Germany rejects fund for Greece
Germany rejects the idea of setting up a special fund to bail out eurozone countries, like Greece, that run into fiscal trouble because budgetary problems must be solved at the root, the finance ministry said Monday.
Spokesman Michael Offer told reporters that a European equivalent to the International Monetary Fund has been floated in the German media, "does not appear to be the solution" to a problem such as that plaguing Greece because it does not get to the "root" of the problem.
Greece must reduce its budget deficit by four percentage points this year and bring it down to three per cent of gross domestic product by 2012, Offer said.
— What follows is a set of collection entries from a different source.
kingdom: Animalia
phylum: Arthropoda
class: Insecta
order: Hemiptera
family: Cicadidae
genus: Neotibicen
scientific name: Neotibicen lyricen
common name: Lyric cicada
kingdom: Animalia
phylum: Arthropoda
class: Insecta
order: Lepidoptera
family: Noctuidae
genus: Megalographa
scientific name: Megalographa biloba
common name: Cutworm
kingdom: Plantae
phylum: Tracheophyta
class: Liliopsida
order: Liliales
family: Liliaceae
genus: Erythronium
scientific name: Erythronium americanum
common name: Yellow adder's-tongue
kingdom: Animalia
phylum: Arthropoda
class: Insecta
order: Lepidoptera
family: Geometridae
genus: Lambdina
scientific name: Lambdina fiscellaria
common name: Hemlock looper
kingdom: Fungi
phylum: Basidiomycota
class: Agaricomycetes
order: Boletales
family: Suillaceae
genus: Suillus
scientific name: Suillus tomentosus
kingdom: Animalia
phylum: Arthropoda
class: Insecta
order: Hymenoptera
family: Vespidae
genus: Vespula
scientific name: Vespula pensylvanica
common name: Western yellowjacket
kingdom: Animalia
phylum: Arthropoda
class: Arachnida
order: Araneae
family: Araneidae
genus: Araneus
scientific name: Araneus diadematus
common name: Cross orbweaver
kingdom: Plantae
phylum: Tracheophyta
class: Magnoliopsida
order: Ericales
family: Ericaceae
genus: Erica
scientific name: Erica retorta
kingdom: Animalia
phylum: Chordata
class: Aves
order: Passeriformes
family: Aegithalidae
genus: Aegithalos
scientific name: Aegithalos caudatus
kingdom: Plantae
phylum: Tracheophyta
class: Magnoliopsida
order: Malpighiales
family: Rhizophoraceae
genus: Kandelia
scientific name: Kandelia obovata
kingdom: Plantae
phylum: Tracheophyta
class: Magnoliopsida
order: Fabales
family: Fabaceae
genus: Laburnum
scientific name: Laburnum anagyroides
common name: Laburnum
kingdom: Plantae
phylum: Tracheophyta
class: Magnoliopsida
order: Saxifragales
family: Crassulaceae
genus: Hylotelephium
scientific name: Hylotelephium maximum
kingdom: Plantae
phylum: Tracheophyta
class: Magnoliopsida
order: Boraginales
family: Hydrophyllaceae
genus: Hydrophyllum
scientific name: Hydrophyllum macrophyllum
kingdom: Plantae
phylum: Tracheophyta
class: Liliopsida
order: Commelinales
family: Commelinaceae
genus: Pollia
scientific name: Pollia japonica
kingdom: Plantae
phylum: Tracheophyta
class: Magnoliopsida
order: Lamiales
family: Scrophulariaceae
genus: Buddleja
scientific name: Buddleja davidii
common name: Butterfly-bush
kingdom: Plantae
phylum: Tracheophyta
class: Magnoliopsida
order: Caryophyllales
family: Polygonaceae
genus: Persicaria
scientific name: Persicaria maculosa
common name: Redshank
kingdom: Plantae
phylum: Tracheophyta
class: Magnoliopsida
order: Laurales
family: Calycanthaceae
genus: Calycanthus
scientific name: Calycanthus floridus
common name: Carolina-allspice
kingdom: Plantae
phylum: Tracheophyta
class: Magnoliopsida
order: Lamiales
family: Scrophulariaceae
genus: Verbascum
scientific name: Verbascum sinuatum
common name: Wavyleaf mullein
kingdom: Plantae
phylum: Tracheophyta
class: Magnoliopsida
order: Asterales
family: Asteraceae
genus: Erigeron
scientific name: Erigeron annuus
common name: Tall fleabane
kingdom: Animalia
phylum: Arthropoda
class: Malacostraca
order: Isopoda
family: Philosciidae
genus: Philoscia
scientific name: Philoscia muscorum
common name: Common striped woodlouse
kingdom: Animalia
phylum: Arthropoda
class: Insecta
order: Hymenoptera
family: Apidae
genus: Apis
That is in line with requirements for participation in the common currency.
"The problem is in Greece and, therefore, there is no way around ... the painful austerity measures," he said.
Offer stressed that the IMF, which provides loans to nations in budgetary crisis, would be limited to "technical assistance".
Financial Minister Wolfgang Schaeuble underlined in an interview with the
newspaper on Saturday that responsibility for the euro lies with the 16 eurozone countries.
"There is no textbook that explains what to do when a land within a monetary union goes bankrupt. There is no precedent for such a case," Schaeuble was quoted as saying.
"The state of California does not go to the IMF for help," Schaeuble said.
Greece's debt trouble has shaken confidence in the currency union and pushed the euro to a nine-month low against the dollar.